Potere creativo della città distrutta

Quando diventate frequentatori abituali dell’aeroporto, a un certo punto iniziate a considerarlo un po’ una seconda (o terza) casa. Allora capita che passiate davanti alla libreria vicino al negozio di vestiti e vi soffermiate a guardare (cosa mai fatta prima) gli ultimi titoli pubblicati. Lunedì mattina i miei occhi si sono fermati su un libro dalla copertina azzurra e pacchianissima, con la rappresentazione di una palla di vetro con la neve e non col solito campanile del solito paesino pittoresco, ma con il Vesuvio, con una statua di San Gennaro e con la pizza. La palla di vetro è ritratta nell’atto di esplodere. Dopodiché ho letto il titolo “Allah, San Gennaro e i tre kamikaze” e ho pensato: che cretinata! Me ne sono andato verso il gate. Ma, mentre camminavo, ho iniziato a ridere dentro di me e dopo un po’ mi sono detto che se un titolo così bizzarro poteva farmi ridere nonostante io avessi deciso che era un titolo cretino allora, forse, il libro poteva valere qualcosa.

Il libro valeva a mio parere. L’ho finito durante il volo – due ore e un quarto negli scomodissimi sedili di un aereo della Vueling, compagnia spagnola che è capace, in un volo Napoli-Parigi, di fare tutti gli annunci esclusivamente in spagnolo. Ci sono, come potete immaginare (e mi auguro solo immaginare perché spero non li abbiate mai letti…), libri scritti da umoristi il cui solo scopo è far ridere: ne troverete a bizzeffe nelle piccole biblioteche delle case di persone che non si rendono conto che sarebbe meglio non esporre alcun libro che quelle porcherie indecenti. Sono anche i libri che normalmente si trovano ai primi posti nelle classifiche nazionali.
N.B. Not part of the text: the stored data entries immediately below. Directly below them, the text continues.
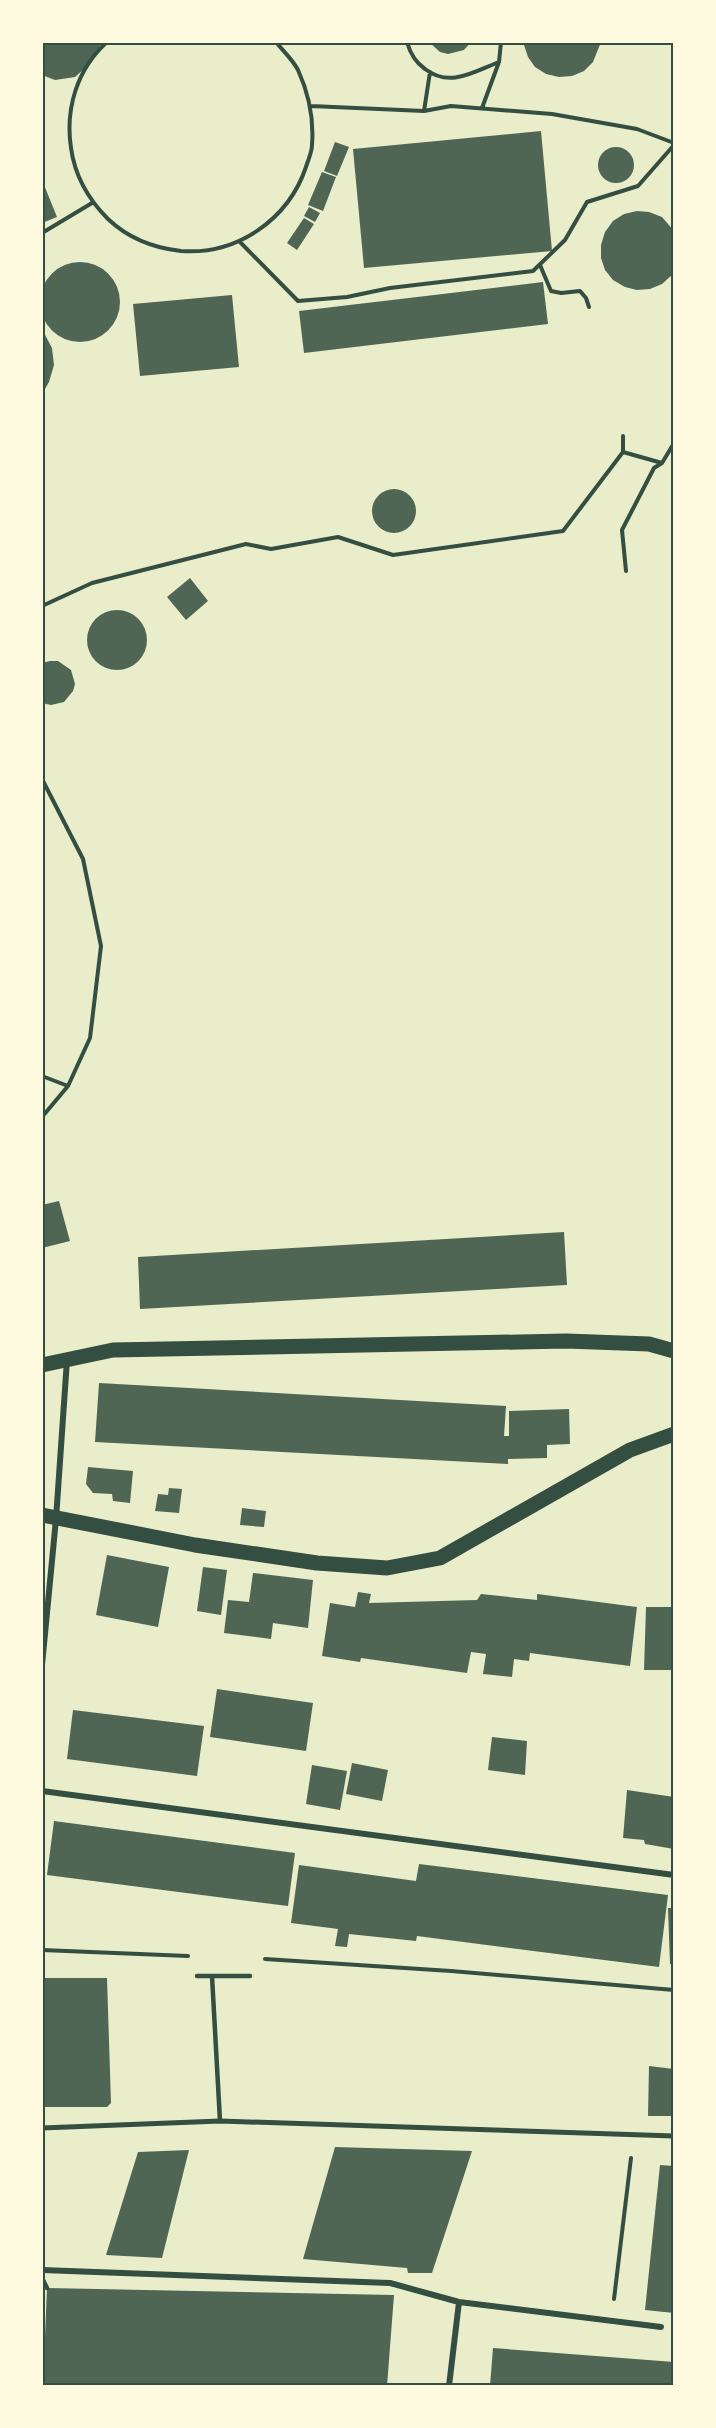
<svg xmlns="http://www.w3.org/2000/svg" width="716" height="2428" font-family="'Exo 2',sans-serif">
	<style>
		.building { fill: #4f6655 }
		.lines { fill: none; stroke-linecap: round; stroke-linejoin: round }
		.path { stroke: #344e41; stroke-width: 4 }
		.service { stroke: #344e41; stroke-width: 4.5 }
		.pedestrian { stroke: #344e41; stroke-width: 5 }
		.minor { stroke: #344e41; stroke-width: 6 }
		.primary { stroke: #344e41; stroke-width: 15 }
		.neatline { fill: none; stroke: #344e41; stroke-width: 2 }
	</style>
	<rect width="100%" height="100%" fill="#e9edc9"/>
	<path class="building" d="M42,42H102L91,63L75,77L55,80L42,75Z
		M429,42H471L464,50L448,54L440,52Z
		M523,42H601L593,62L584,71L572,76L559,77L546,74L535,67L528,57Z
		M541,131L552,251L364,268L353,149Z
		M335,142L349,147L337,176L324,171Z
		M598 165a18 18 0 1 1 36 0a18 18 0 1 1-36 0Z
		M322,172L336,177L323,211L308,205Z
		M42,180L57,217L42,223Z
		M309,207L320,213L315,222L304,216Z
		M637,211L649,212L662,217L674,231V270L672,275L662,284L650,289L637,290L625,287L613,280L605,270L601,258V245L605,232L613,221L624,214Z
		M304,218L314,224L297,250L287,243Z
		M40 302a40 40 0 1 1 80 0a40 40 0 1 1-80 0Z
		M543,282L548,324L304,353L299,311Z
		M232,295L239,367L140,376L133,304Z
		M42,329L52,348L54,365L49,382L42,394Z
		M372 511a22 22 0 1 1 44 0a22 22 0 1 1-44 0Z
		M190,578L208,601L186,620L167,597Z
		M87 640a30 30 0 1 1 60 0a30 30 0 1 1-60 0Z
		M50,661H58L71,670L75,684L73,691L64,702L51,705L42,703V663Z
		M59,1201L70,1241L42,1248V1205Z
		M564,1232L567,1285L140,1309L138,1257Z
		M99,1383L506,1406L504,1436H509V1411L569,1409L570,1444L547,1445V1458L508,1459V1464L95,1442Z
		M88,1467L133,1471L130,1503L113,1501L112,1494L93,1493L86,1484Z
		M169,1488L182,1489L179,1513L155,1511L158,1494L168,1495Z
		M242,1508L266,1511L264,1527L240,1525Z
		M107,1555L169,1567L158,1627L96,1615Z
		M203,1567L227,1570L221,1615L197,1611Z
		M253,1573L313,1580L308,1628L273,1623L271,1639L224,1633L228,1600L249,1602Z
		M358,1592L371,1594L369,1603L477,1600L481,1594L537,1600V1594L637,1607L630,1666L530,1653L529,1661L514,1659L512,1677L483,1674L486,1654L471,1652L467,1673L361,1658L360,1662L322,1656L330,1603L355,1607Z
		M646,1607H674V1670H644Z
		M217,1689L313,1703L306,1751L210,1737Z
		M73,1710L204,1726L197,1776L67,1759Z
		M492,1737L527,1741L525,1775L488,1770Z
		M352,1763L388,1770L382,1801L346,1794Z
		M312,1765L347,1771L340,1810L306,1804Z
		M627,1790L674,1797V1849L645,1844L644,1840L623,1838Z
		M54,1821L295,1853L288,1906L47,1875Z
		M419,1864L668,1895L659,1967L417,1936L416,1941L349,1934L347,1947L335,1946L338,1929L291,1923L299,1865L416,1881Z
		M668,1908H674V1964H670Z
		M44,1978H107L111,2103L107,2107H43Z
		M649,2066L674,2069V2116H648Z
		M335,2147L472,2151L432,2273H408L407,2268L303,2259Z
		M189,2150L162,2258L106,2255L138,2152Z
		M660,2165L674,2166V2313L645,2310Z
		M47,2288L394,2295L387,2386H43Z
		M493,2348L674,2362V2386H490Z"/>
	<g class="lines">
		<path class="path" d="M107,42C77,69 65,109 71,148C75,177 88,199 108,219C128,238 153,248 181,251C237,255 288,220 306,167C308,160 312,152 312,145C314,119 309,94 298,70C293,60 283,51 276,42
			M407,42C410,53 415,62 425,69C450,88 473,72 499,62
			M311,106L424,111L451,106L552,114L637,129L674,143
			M482,108L499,62L501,42
			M424,111L430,72
			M42,233L92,203
			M240,242L298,301L347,297L390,288L533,271L565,240L587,202L638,186L674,145
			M540,265L551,291L561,293L580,291L586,298L589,307
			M623,436V452
			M626,571L622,530L654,468L662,463L674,443
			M42,606L92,583L246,544L271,549L338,537L393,555L563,531L623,452L662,463
			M42,779L83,859L101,946L90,1038L68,1086L42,1076
			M42,1117L68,1086
			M42,1950L188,1956
			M265,1959L451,1971L674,1990
			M614,2299L631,2158"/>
		<path class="service" d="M197,1976H250
			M212,1976L220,2121
			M42,2278L47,2288"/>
		<path class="pedestrian" d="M42,2128L220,2121L674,2136"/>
		<path class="minor" d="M42,1665L56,1519L67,1360
			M42,1791L674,1875
			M42,2270L390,2283L459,2302L661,2327
			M449,2386L459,2302"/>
		<path class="primary" d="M42,1365L113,1350L566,1341L649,1344L674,1351
			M42,1515L195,1545L317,1563L387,1568L440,1558L630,1450L674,1434"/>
	</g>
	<rect width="716" height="2428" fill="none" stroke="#fefae0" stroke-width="87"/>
	<rect x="44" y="44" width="628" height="2340" class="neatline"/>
</svg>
Classifiche chiaramente stilate sul numero di volumi venduti e non sulla base di una critica ragionata fatta sul contenuto dell’opera. Oppure nelle classifiche trovate anche titoli di valore, come i libri di Camilleri o del fu Umberto Eco, che i più comprano, fingono di leggere e piazzano nella loro bibliotecuccia proprio accanto a “Tre metri sopra il cielo”. Sic transit gloria mundi.

Pino Imperatore, è questo il nome del simpatico autore, è riuscito a scrivere un libro che fa ridere e che fa riflettere e insieme che è capace di fare appassionare il lettore a una città quotidianamente bistrattata e malmenata come Napoli. Quando si legge un libro ambientato a Napoli, si resta sempre con l’amaro in bocca. Sembra che l’intellettuale (o il pseudo-intellettuale) di turno debba sottolineare le enormi potenzialità inespresse della città e il tristissimo finale assicurato: Napoli è destinata all’autodistruzione. Questo libro ci apre gli occhi: ci mostra la città attraverso lo sguardo di uno che la ama profondamente e ci rivela una misteriosa, ma assolutamente e inesorabilmente affascinante, verità. Napoli non sarà distrutta. Né da sé stessa né dall’altrui volontà. Napoli, con la sua profonda umanità, è capace di trasformare perfino l’intenzione più distruttiva in atto creativo. È capace di curare anche le ferite più profonde dell’animo umano.

“Allah, San Gennaro e i tre kamikaze” non sarà mai un classico della letteratura (come potrebbe mai diventarlo un libro con un titolo del genere?). Ma è un libro da leggere. Dopo potrete metterlo sotto il piede del tavolo che barcolla. Forse il tavolo vi ringrazierà. E anche il libro, se non lo metterete accanto alle accozzaglie di cartaccia che spesso ci impongono di tenere in casa.